======== DATA ========
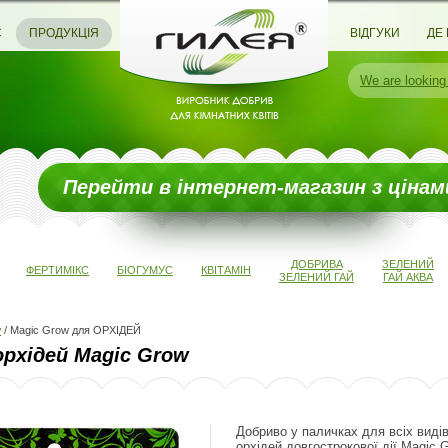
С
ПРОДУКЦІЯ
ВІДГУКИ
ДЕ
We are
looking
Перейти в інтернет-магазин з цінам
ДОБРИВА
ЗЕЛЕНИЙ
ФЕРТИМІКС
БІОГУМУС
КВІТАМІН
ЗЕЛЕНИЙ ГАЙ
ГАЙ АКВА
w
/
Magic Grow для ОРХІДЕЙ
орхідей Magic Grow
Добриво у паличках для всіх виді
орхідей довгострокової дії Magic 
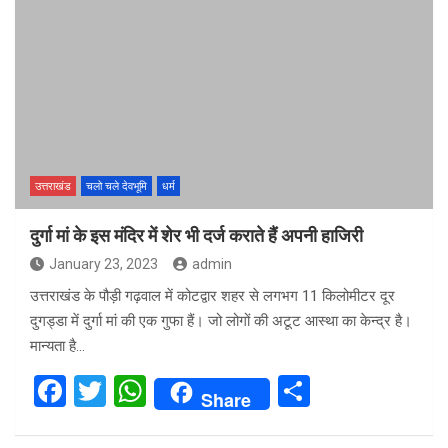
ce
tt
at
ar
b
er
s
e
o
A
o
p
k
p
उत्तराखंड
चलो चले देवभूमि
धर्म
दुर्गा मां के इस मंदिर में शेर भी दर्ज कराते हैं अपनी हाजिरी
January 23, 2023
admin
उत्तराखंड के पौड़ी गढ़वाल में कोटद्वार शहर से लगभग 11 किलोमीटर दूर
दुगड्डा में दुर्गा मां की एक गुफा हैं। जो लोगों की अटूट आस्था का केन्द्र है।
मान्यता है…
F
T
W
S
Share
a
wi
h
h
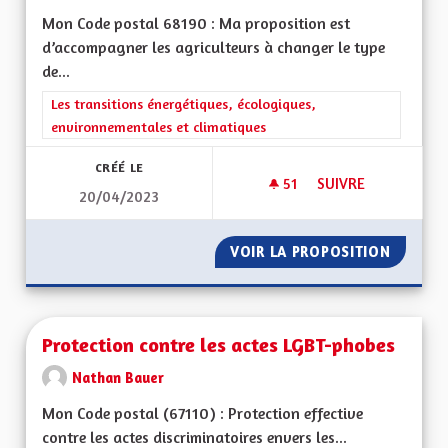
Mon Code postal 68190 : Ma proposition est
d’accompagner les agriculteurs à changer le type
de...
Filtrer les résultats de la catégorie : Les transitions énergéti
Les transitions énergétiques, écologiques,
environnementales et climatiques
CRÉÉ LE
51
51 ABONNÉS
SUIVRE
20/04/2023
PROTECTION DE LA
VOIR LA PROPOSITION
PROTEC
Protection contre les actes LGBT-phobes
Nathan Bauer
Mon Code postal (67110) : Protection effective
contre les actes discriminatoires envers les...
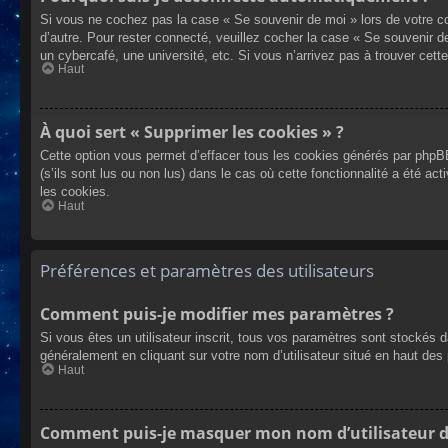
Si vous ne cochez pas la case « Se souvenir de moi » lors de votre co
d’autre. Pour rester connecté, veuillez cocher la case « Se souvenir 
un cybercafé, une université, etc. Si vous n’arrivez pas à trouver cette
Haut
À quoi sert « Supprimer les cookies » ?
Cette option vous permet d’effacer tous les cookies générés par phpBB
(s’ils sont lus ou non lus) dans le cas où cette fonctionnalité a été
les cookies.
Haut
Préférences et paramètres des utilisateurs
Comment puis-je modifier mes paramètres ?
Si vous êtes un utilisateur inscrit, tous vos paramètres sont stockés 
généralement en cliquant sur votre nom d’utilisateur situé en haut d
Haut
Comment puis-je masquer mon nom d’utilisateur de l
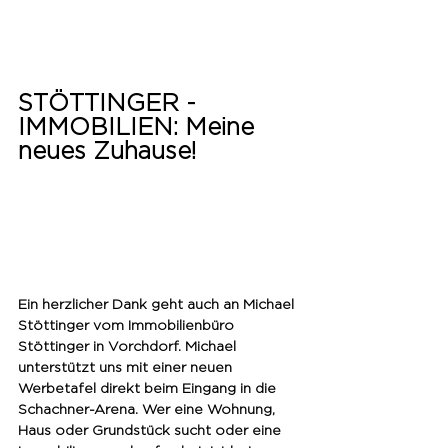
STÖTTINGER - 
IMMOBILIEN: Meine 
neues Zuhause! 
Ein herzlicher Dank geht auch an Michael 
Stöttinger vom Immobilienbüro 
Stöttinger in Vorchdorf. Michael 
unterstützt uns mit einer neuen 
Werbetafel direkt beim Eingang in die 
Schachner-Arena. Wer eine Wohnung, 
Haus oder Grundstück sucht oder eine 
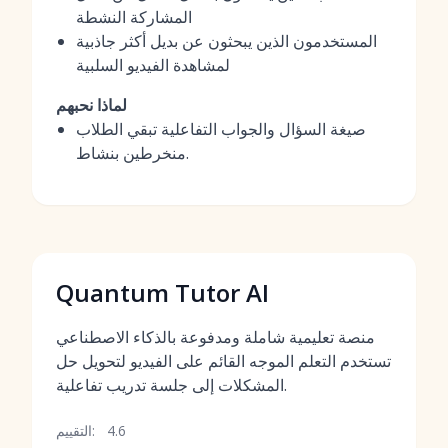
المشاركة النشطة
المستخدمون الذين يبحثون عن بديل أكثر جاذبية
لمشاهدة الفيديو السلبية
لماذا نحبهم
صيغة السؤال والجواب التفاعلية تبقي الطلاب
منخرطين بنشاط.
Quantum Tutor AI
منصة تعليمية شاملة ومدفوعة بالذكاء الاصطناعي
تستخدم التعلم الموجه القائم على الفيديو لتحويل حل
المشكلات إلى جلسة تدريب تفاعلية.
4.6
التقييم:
========
- **DIRECTIVE**:
State the number of lines in the data that contain the word "Magic", offering no other text.

- **WRITTEN RESPONSE**:
3